Criptomoeda: Em junho deste ano passou a vigorar o Decreto 11.563, que estabeleceu os papéis do Bacen e da Comissão de Valores Mobiliários (CVM) na regulamentação e fiscalização do mercado de criptoativos. O Bacen passou a ter a responsabilidade de supervisionar as prestadoras de serviços de ativos virtuais e o poder de realizar auditorias, procedimentos de controle para garantir que as empresas estejam cumprindo as normas aplicáveis. O que está pendente para o próximo ano são as regulações infralegais do Bacen para a autorização, adequação e fiscalização das empresas. Tendo preservado as competências da CVM e a prevenção aos crimes financeiros, o Decreto incentiva a coordenação entre as entidades reguladoras, Bacen e CVM, e, assim, uma regulação mais eficiente.

O FUTURO e a TOKENIZAÇÃO DE ATIVOS: Para Roberto Campos Neto: “nós estamos mudando de uma economia de contas para uma economia de tokens”. O Bacen criou um grupo de trabalho interdepartamental para discutir a tokenização de ativos, levando o tema para os agentes internos e comprovando que a agenda está em seu foco. Há também uma agenda para criação de regras para pagamentos internacionais no contexto do G20. O desafio é grande, já que cada país possui sistemas de regulação e tributação diferentes, e por isso a ideia é começar por regras mínimas de pagamentos internacionais.

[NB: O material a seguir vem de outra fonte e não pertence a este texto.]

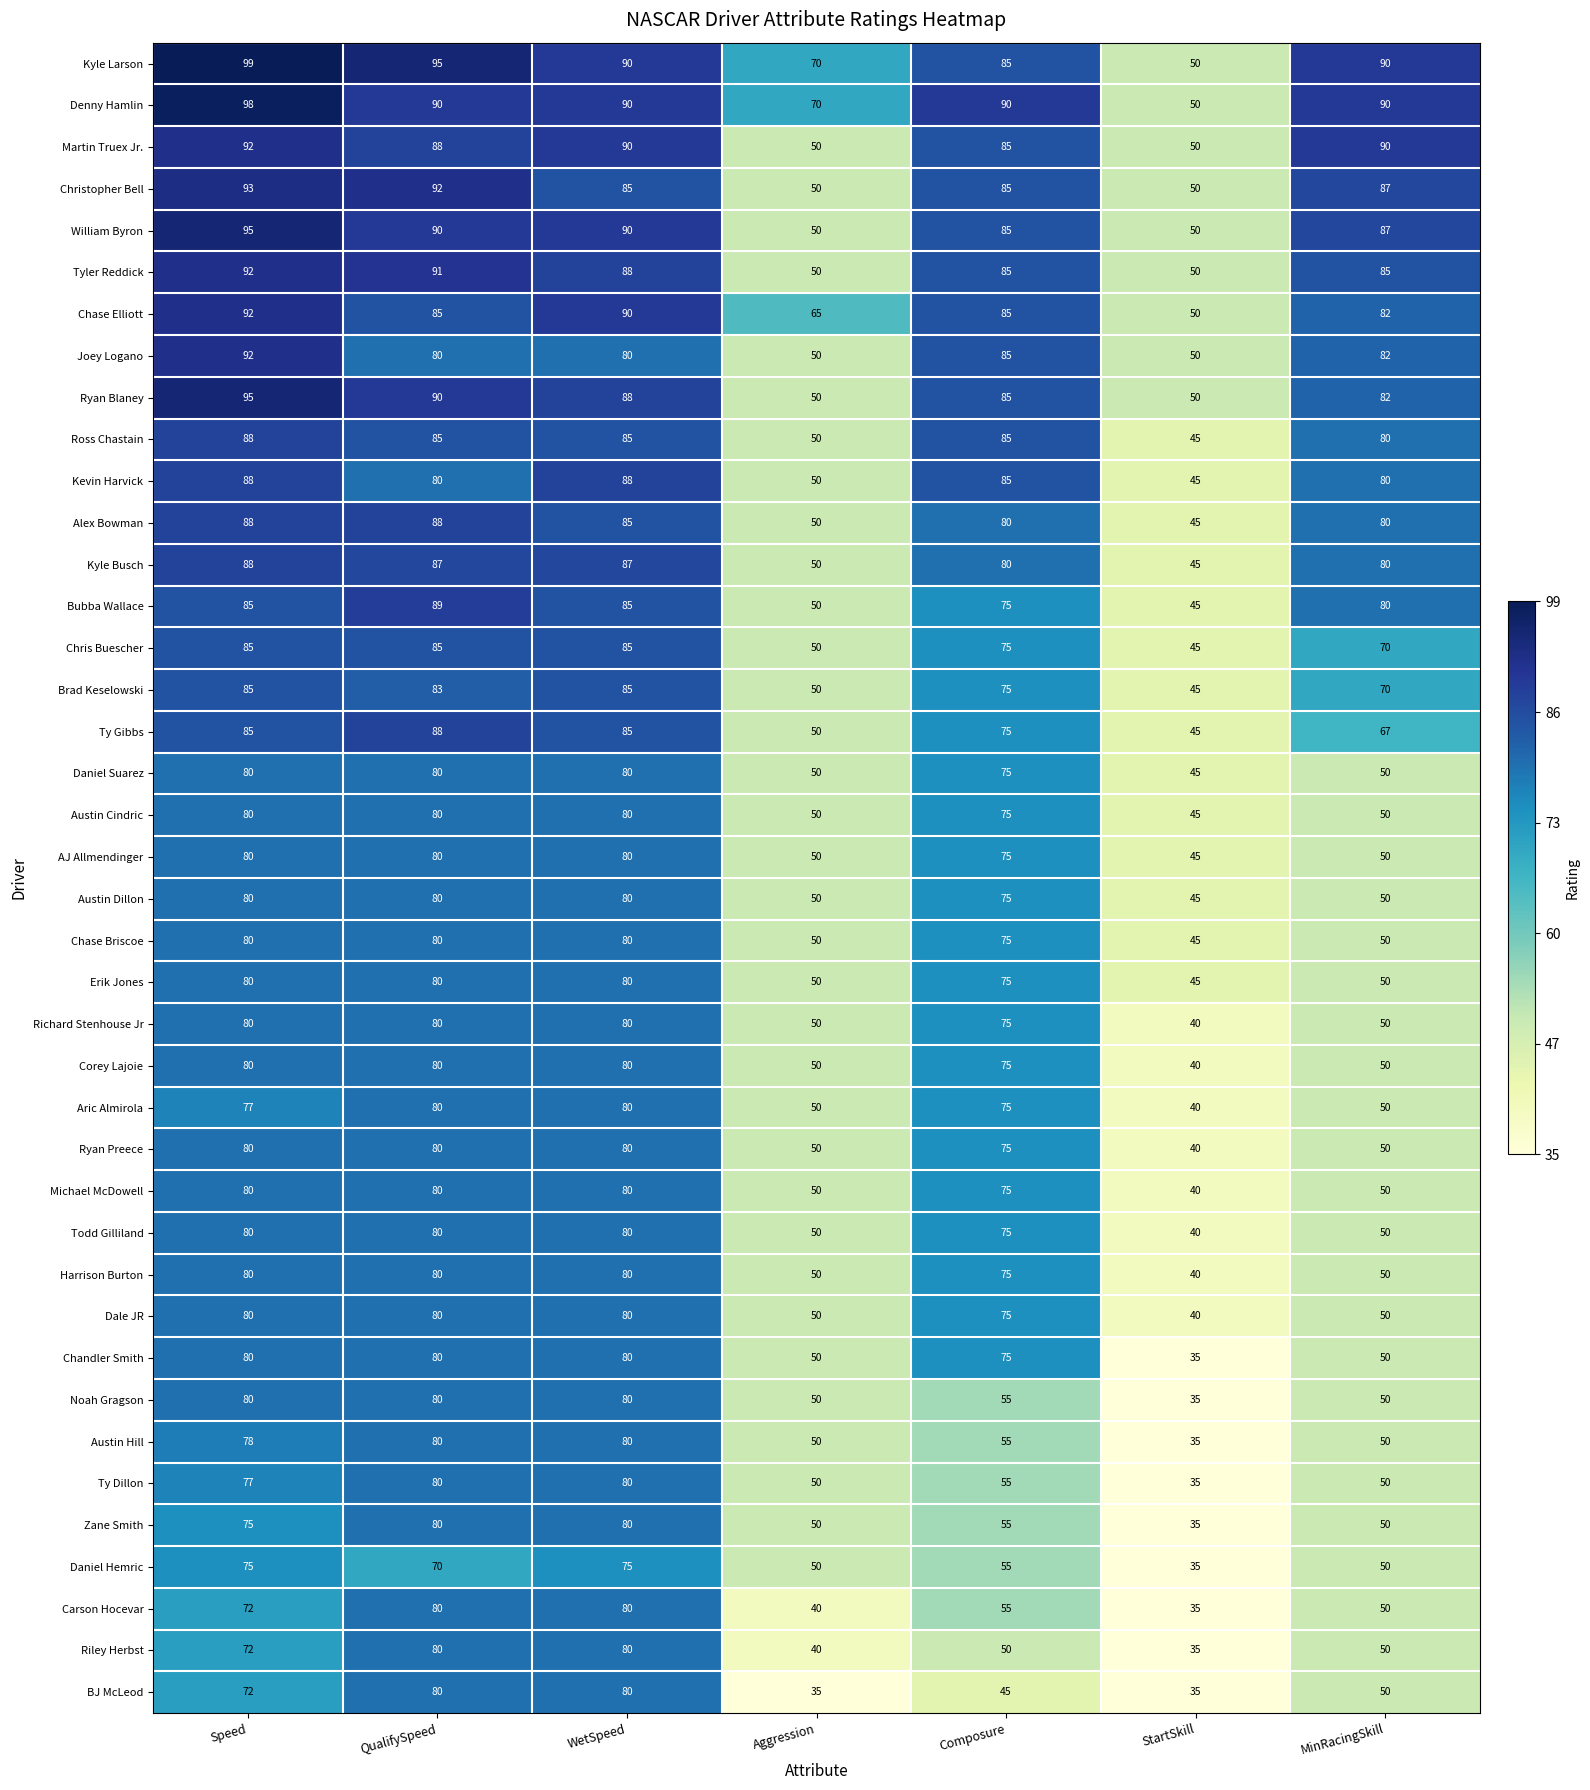

Is it true that Ryan Preece equals 80 at WetSpeed?

True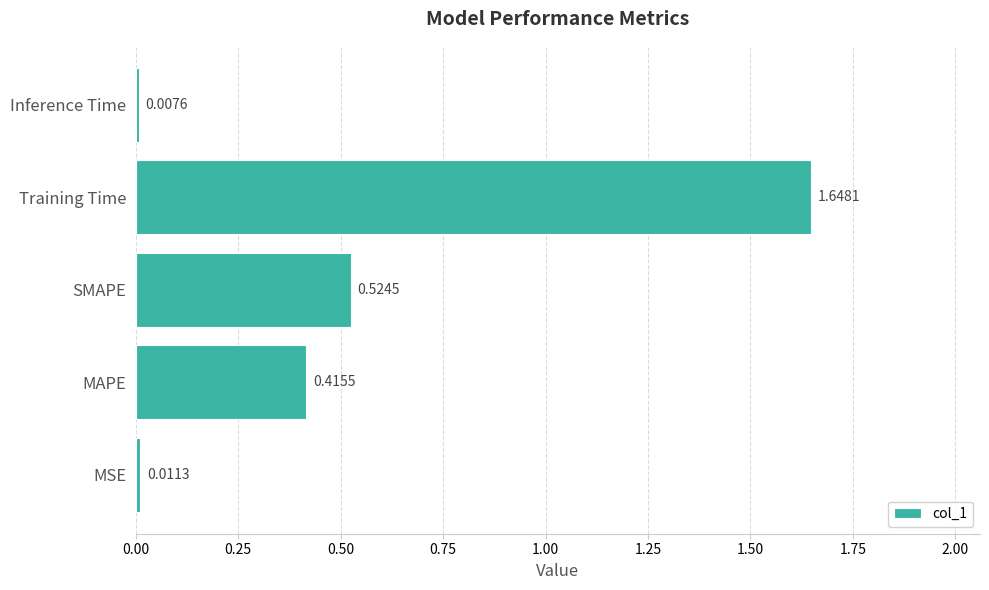

At which category does the chart reach its peak across all series?

Training Time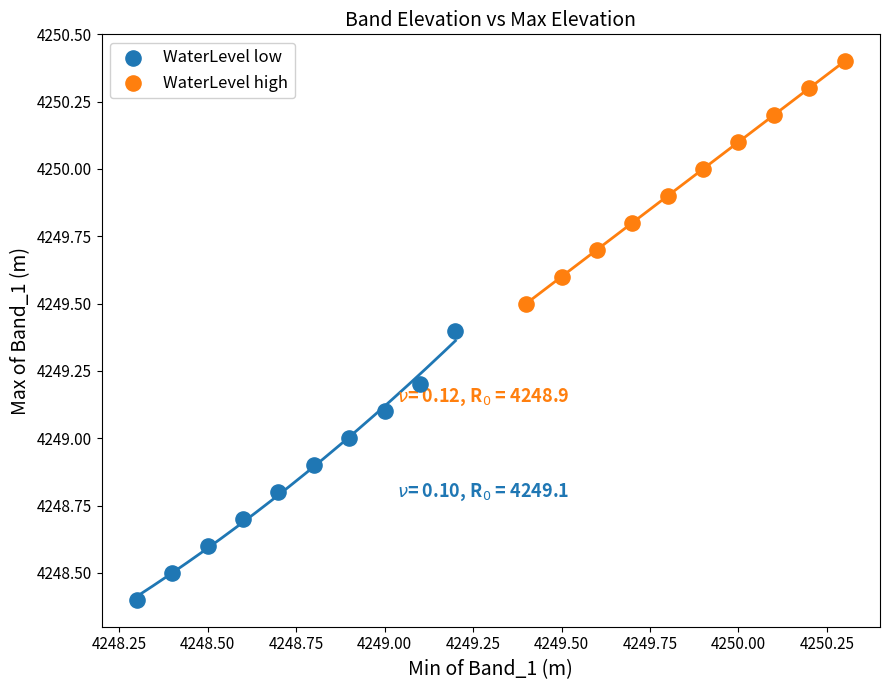

Which series has the largest Y range (max minus min)?

WaterLevel low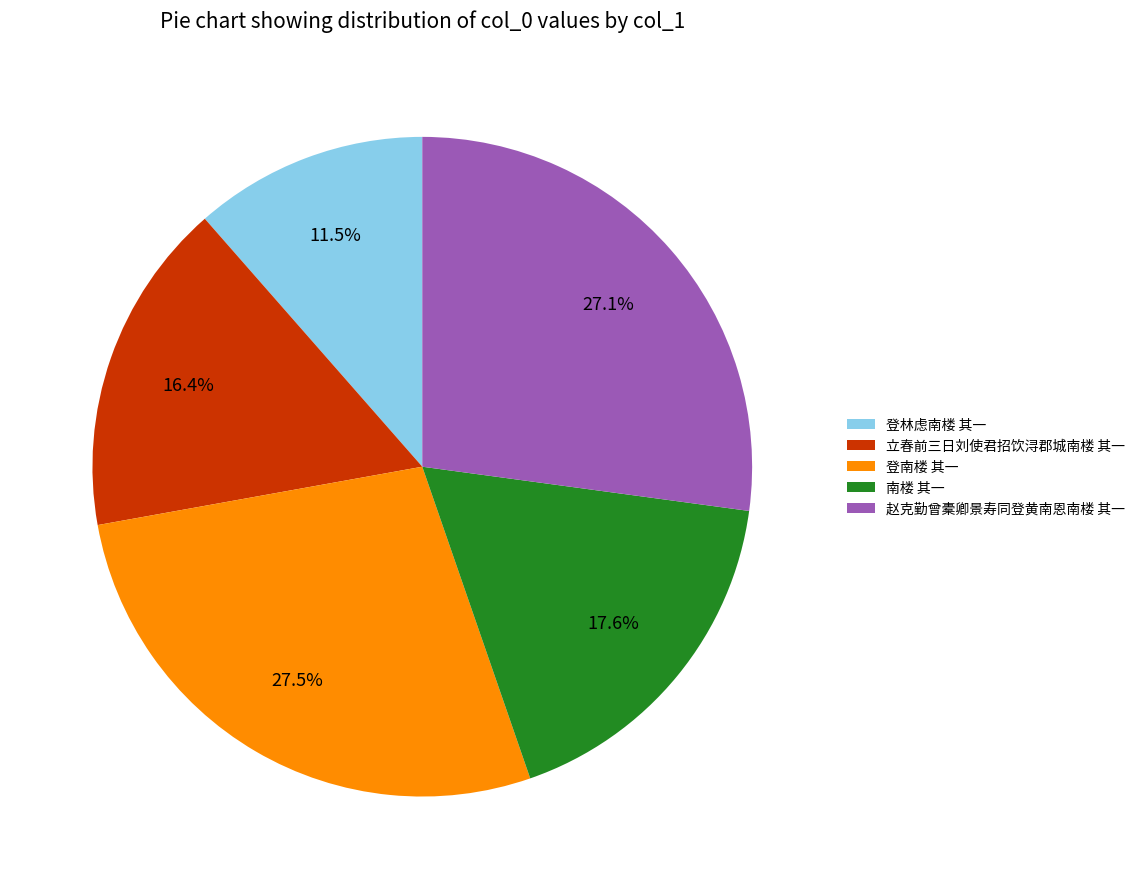

To the nearest percent, what is the difference between the largest and smallest slice percentages?

16%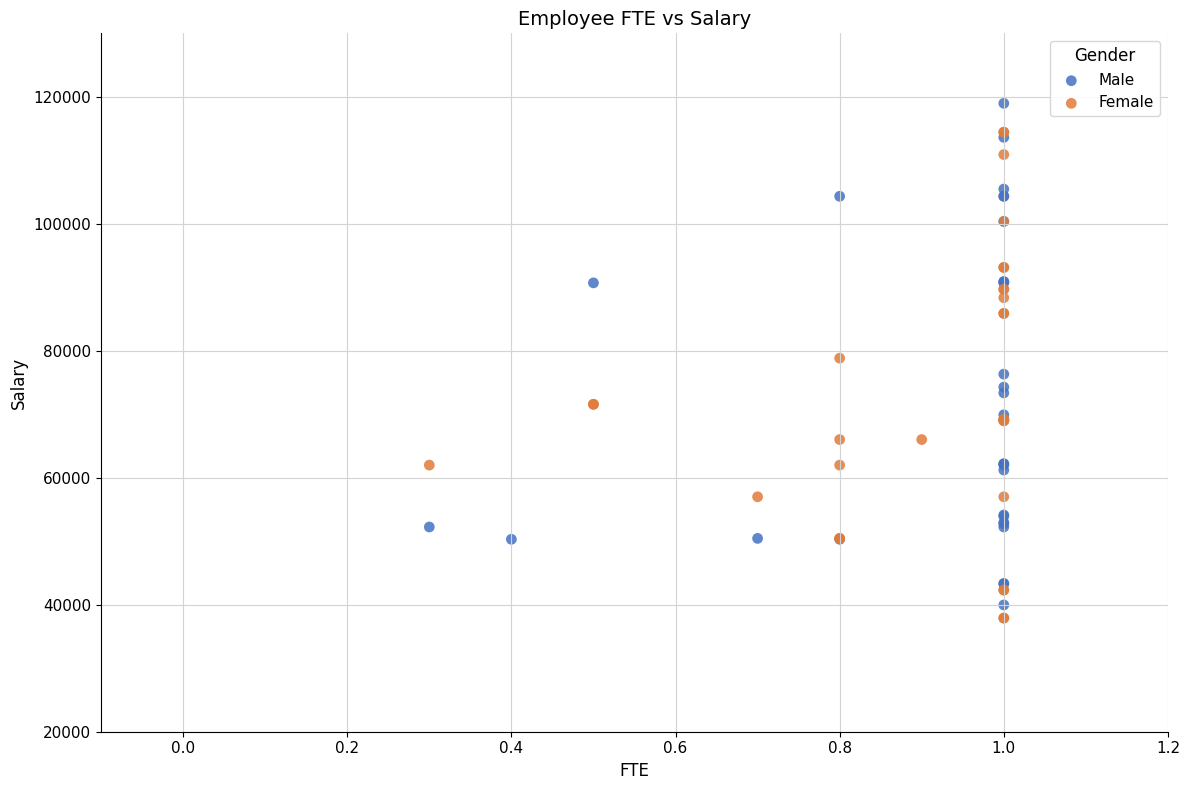

Which series contains the highest Y value?

Male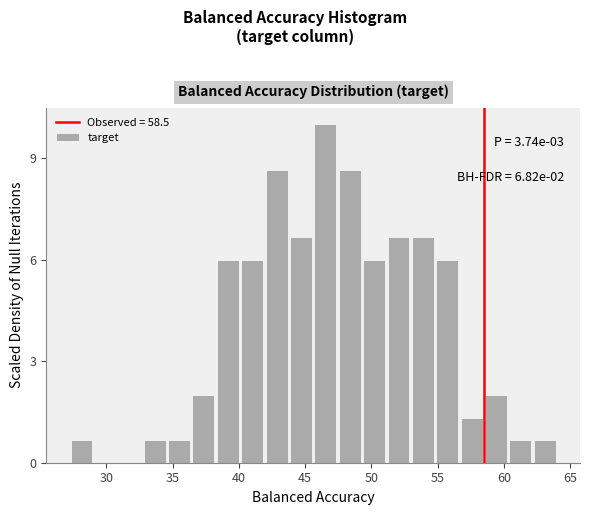

Around what value on the x-axis is the tallest bar? Give the approximate position of its centre, as read against the axis.

46.5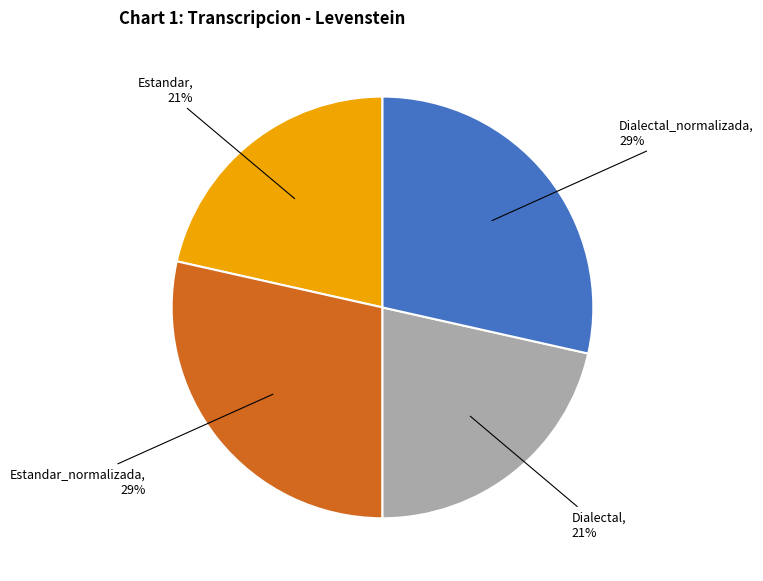

To the nearest percent, what is the average slice percentage?

25%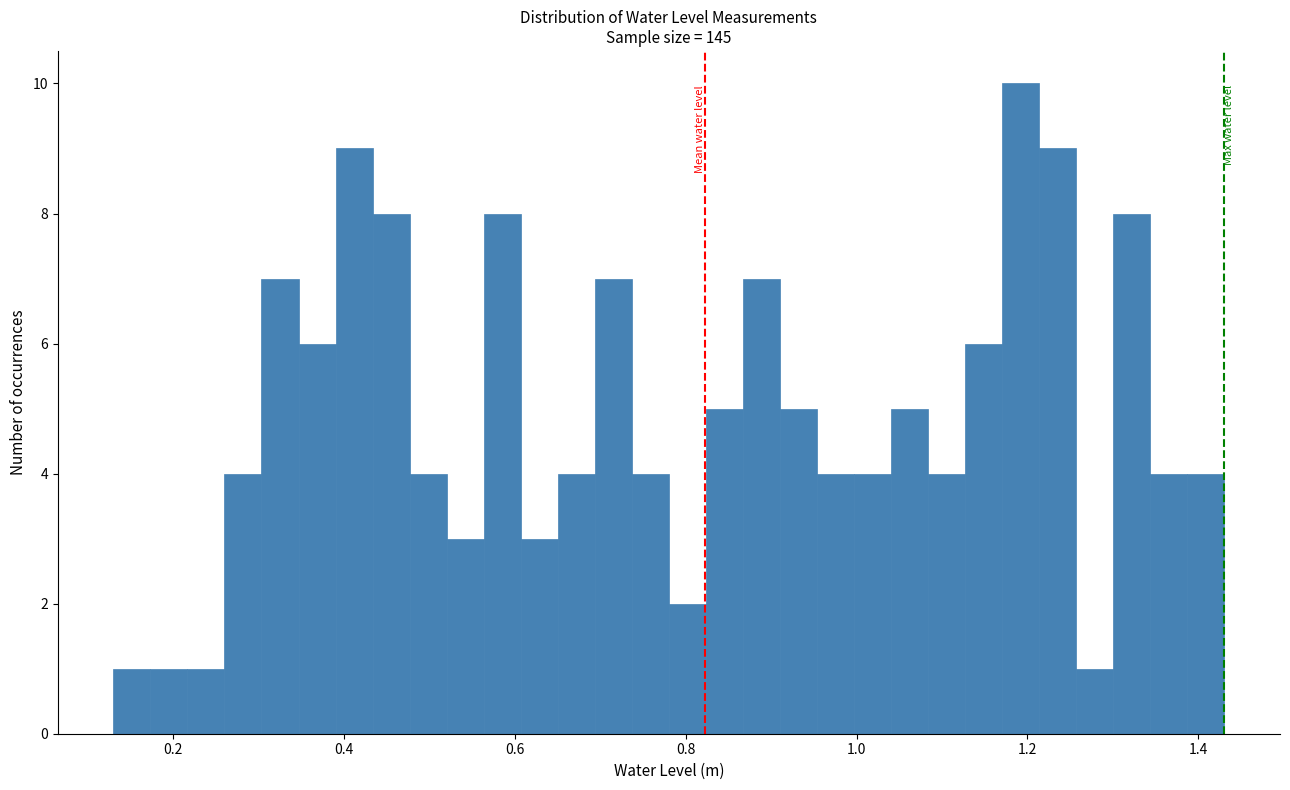

Around what value on the x-axis is the tallest bar? Give the approximate position of its centre, as read against the axis.

1.20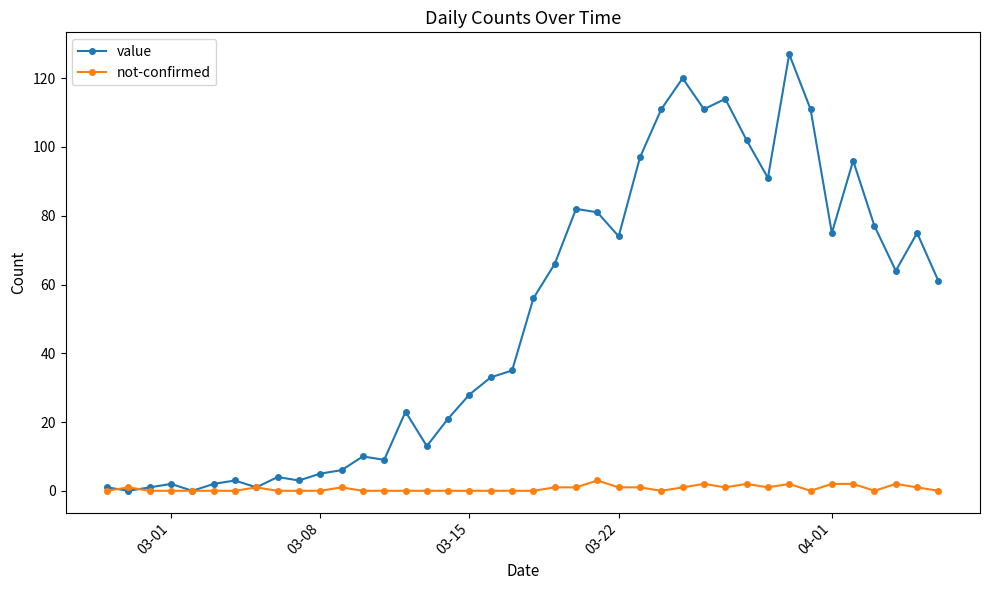

Reading left to right, list all the values displayed in this chart.

value: 1	0	1	2	0	2	3	1	4	3	5	6	10	9	23	13	21	28	33	35	56	66	82	81	74	97	111	120	111	114	102	91	127	111	75	96	77	64	75	61
not-confirmed: 0	1	0	0	0	0	0	1	0	0	0	1	0	0	0	0	0	0	0	0	0	1	1	3	1	1	0	1	2	1	2	1	2	0	2	2	0	2	1	0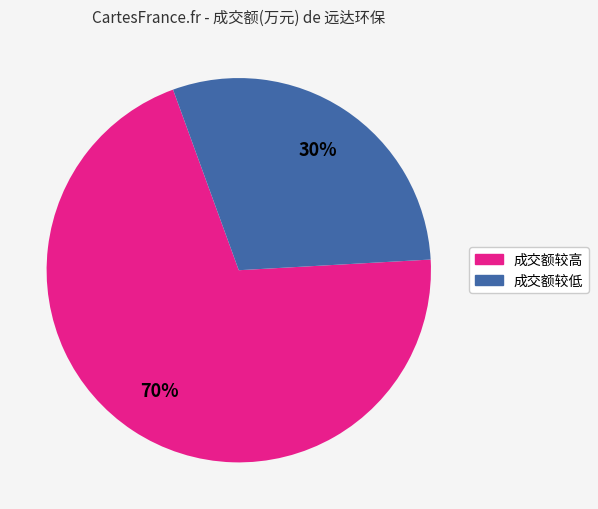

To the nearest percent, what is the average slice percentage?

50%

Como uma boa retrospectiva sempre termina com um olhar para o futuro, ousamos apostar que os próximos capítulos são os quatro blocos integrados - Pix, OF, internacionalização da moeda e Drex- onde a inteligência artificial deve melhorar a experiência do consumidor e impulsionar a educação financeira, bem como as soluções de segurança, prevenção a fraudes e crimes financeiros, que terão imensas oportunidades.